Jamf support came back with some questions about the environment and configuration such as:

  • Jamf server OS version: RHEL 7
  • ADCS server OS version: Server 2022
  • ADCS Connector server OS version: Server 2022

...and then they went away again.

I thought I better take this into my own hands and do some packet captures on the DMZ server.

Good old tcpdump and a request from a client device to the rescue. Loading the pcap file into Wireshark I saw:

Delicious, just what I wanted to see. TCP RST from the far end...

Going back to Jamf support with this information they immediately blamed the network "It must be the network or the hypervisor or the firewall. Yes the firewall! It must be the firewall because it's always the firewall! Check the firewall!"

How about, piss off.

As soon as any external vendor gets wind of a WAF or general purpose firewall in any environment they blame that. It's such an easy scapegoat because firewalls are ✨mysterious✨ and the vendor always assumes that the client doesn't know how to set them up properly, or that's how it comes across at least. There is also the fact that the person you're communicating with at the vendor is likely NOT a network engineer.

Around and around we go

Trying to convince Jamf support that we do in fact know how to configure our firewalls was like pulling teeth.
We had a video call where I shared the firewall monitoring page and several terminal windows to show in real time that the firewall was not the issue. We even created an Any/Any rule between the DMZ server and the ADCS Connector server.

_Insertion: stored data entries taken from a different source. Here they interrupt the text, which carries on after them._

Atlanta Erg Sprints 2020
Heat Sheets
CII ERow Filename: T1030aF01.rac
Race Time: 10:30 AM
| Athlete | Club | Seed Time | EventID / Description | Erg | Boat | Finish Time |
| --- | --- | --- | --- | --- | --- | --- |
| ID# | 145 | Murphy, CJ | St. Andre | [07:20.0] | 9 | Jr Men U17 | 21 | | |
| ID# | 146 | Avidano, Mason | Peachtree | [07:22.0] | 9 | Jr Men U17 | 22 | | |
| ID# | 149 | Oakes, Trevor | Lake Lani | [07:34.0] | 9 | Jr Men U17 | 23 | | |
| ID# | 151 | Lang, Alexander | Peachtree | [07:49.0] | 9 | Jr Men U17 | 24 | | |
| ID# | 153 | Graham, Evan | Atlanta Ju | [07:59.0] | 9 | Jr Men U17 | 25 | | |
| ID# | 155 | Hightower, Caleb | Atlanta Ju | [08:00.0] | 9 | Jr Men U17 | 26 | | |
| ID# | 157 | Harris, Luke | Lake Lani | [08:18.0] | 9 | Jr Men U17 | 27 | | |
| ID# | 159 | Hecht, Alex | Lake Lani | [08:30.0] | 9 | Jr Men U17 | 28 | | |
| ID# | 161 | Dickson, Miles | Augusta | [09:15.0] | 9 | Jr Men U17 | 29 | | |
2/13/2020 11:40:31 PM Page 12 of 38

They eventually admitted that it must be something else going wrong. They had us check the certificate thumb prints that the Jamf server presents to the ADCS Connector server multiple times. This was getting beyond tedious.

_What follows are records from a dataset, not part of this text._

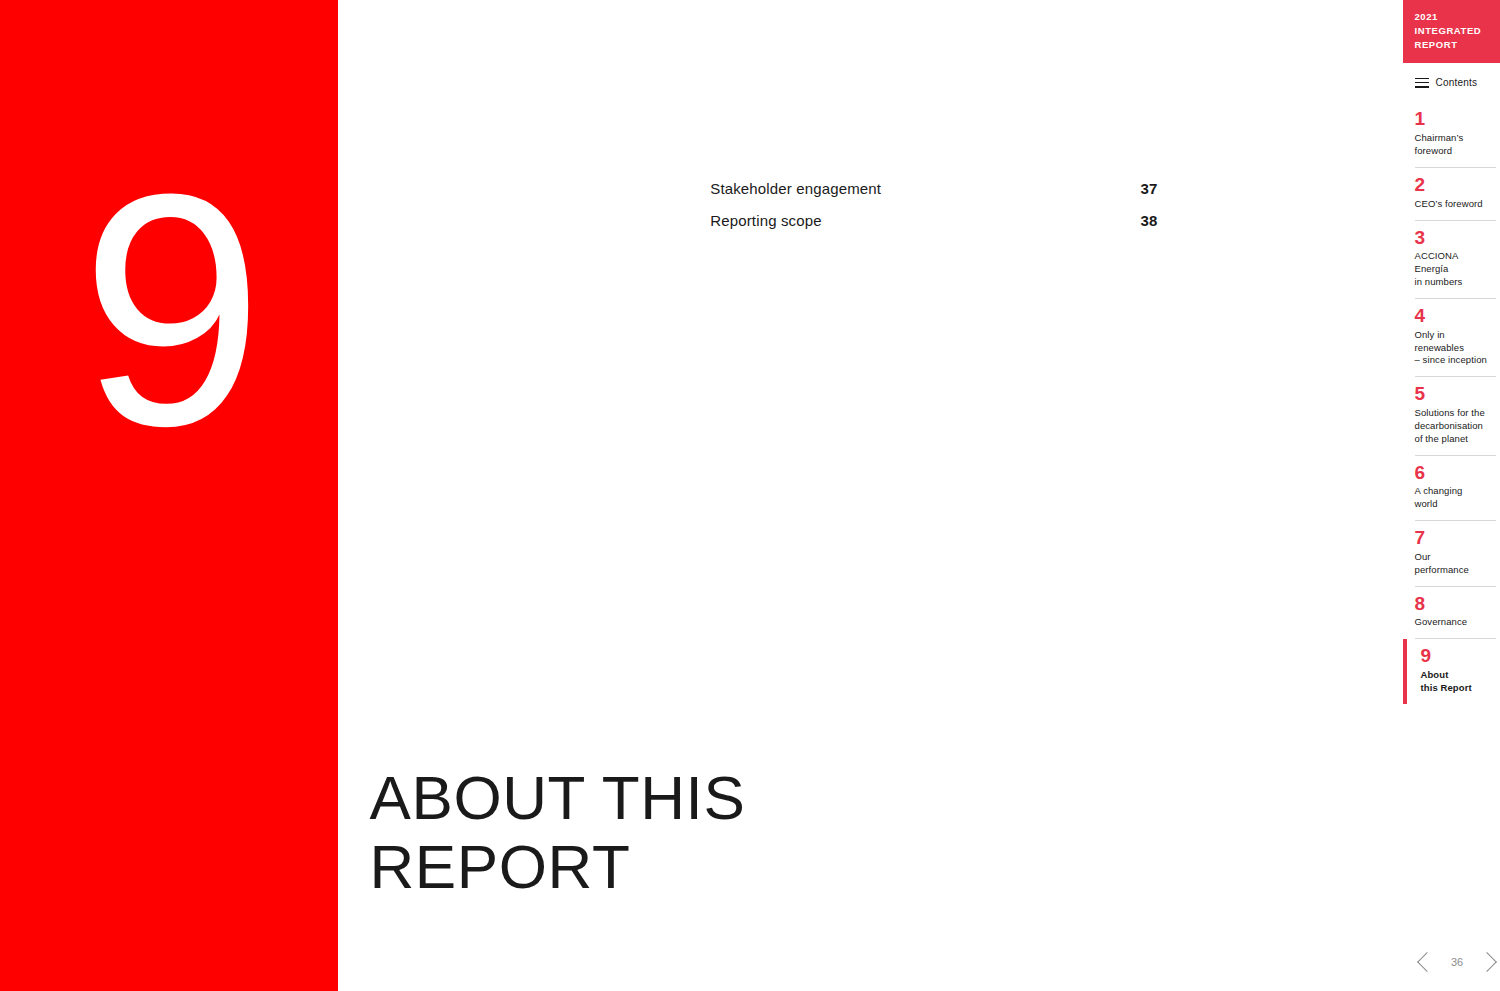9
Stakeholder engagement 37
Reporting scope 38
About this
Report
2021
INTEGRATED
REPORT
Contents
1 Chairman’s
foreword
2 CEO’s foreword
3 ACCIONA
Energía
in numbers
4 Only in
renewables
– since inception
5 Solutions for the
decarbonisation
of the planet
6 A changing
world
7 Our
performance
8 Governance
9 About
this Report
36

I requested engineering escalation since the support team appeared to be clutching at straws by this point.
Whilst waiting for the escalation team to come back to me I had a thought. I should compare a packet capture between the internal server and the DMZ server.

Oh yeah we don't support that...

Looking at the two packet captures I could see the DMZ server attempting TLS 1.3 with the ADCS Connector IIS server and then being sent back a big "Fuck you".
Conversely the internal server was negotiating TLS 1.2...

WHY?!

Since Jamf is a Java application running on Tomcat the only two things that could manipulate what TLS version it uses were likely the OpenSSL config or Tomcat's Java startup arguments. Since I knew OpenSSL was config managed by Puppet on our Red Hat Satellite Puppet master server it couldn't have drifted from the defined config. It must be Tomcat.

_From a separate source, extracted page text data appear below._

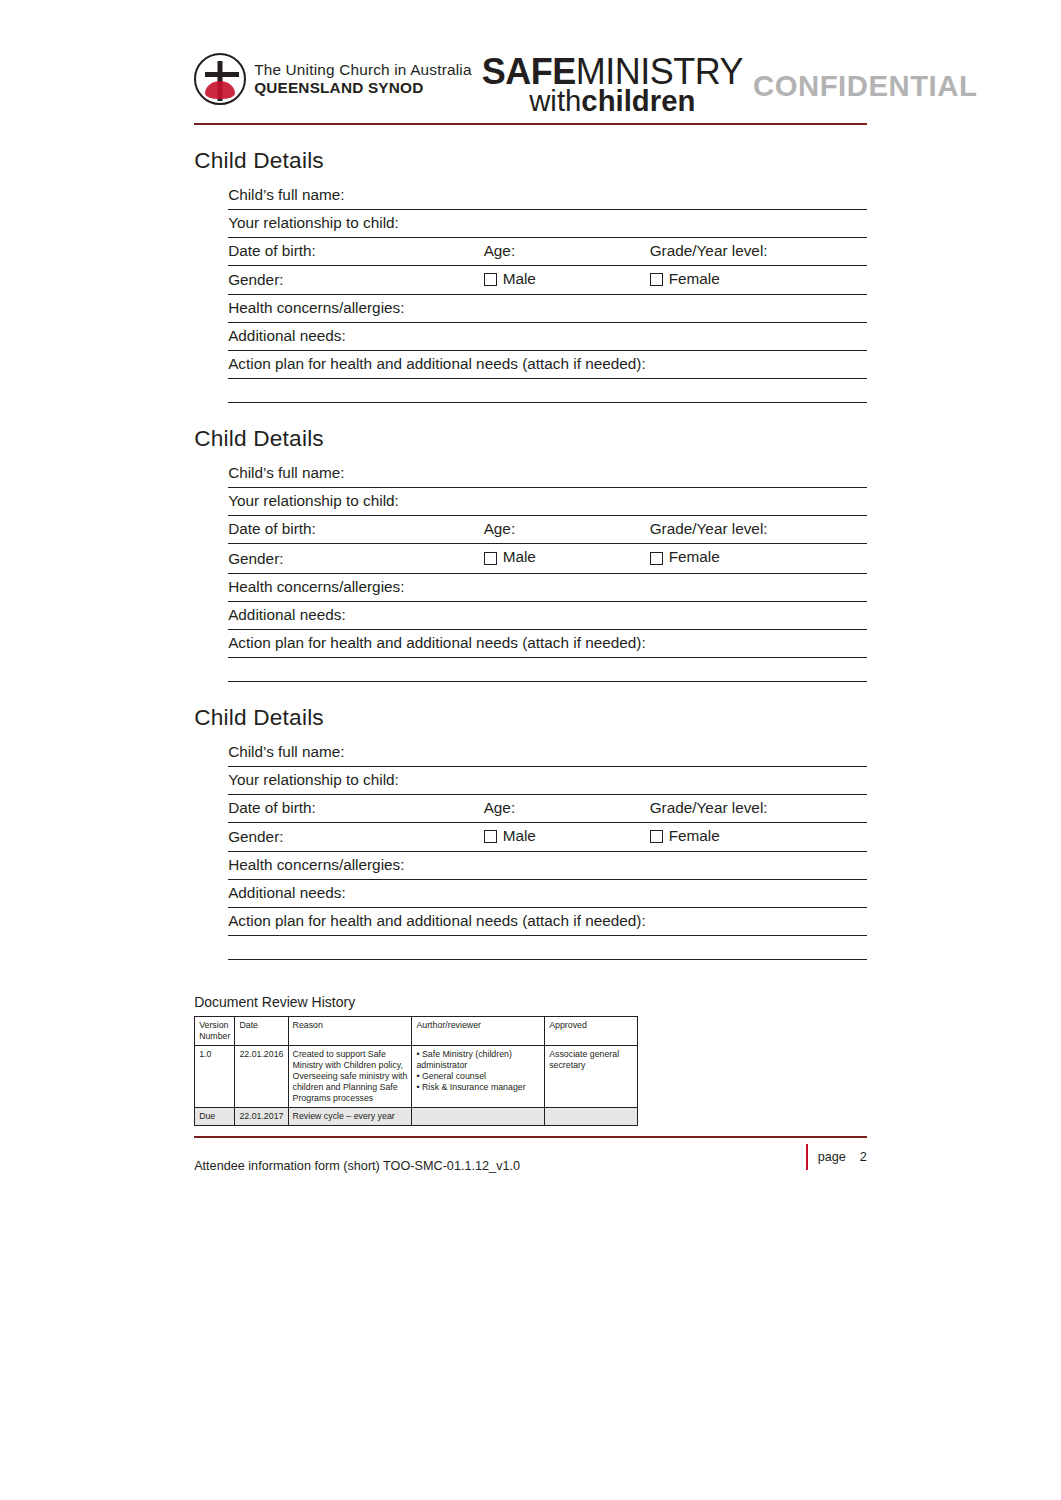The Uniting Church in Australia
QUEENSLAND SYNOD
SAFE MINISTRY
with children
CONFIDENTIAL
Child Details
Child’s full name:
Your relationship to child:
Date of birth:
Age:
Grade/Year level:
Gender:
Male
Female
Health concerns/allergies:
Additional needs:
Action plan for health and additional needs (attach if needed):
Child Details
Child’s full name:
Your relationship to child:
Date of birth:
Age:
Grade/Year level:
Gender:
Male
Female
Health concerns/allergies:
Additional needs:
Action plan for health and additional needs (attach if needed):
Child Details
Child’s full name:
Your relationship to child:
Date of birth:
Age:
Grade/Year level:
Gender:
Male
Female
Health concerns/allergies:
Additional needs:
Action plan for health and additional needs (attach if needed):
Document Review History
| Version Number | Date | Reason | Aurthor/reviewer | Approved |
| --- | --- | --- | --- | --- |
| 1.0 | 22.01.2016 | Created to support Safe Ministry with Children policy, Overseeing safe ministry with children and Planning Safe Programs processes | • Safe Ministry (children) administrator • General counsel • Risk & Insurance manager | Associate general secretary |
| Due | 22.01.2017 | Review cycle – every year | | |
Attendee information form (short) TOO-SMC-01.1.12_v1.0
page 2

Comparing the Java startup arguments on the internal machine to the DMZ machine revealed the issue.

export JAVA_OPTS="$JAVA_OPTS -Djdk.tls.client.protocols=TLSv1.2"

At some point in the distant past before I'd ever even see a Jamf server, Tomcat was configured differently on the internal server to the DMZ server.

Essentially the ADCS Connector IIS application doesn't support TLS 1.3 and doesn't negotiate a lower encryption level. Once the Tomcat Java startup arguments were modified and Jamf restarted everything started working.

MAGIC

When going back to Jamf support with the solution we got this response:

Oh yeah, we usually tell people to switch TLS 1.3 off because we don't support that...

That👏 would👏 have👏 been👏 good👏 to👏 know👏


I probably should have looked more closely at the Tomcat config but I made an assumption that it was a Jamf issue. Jokes on me.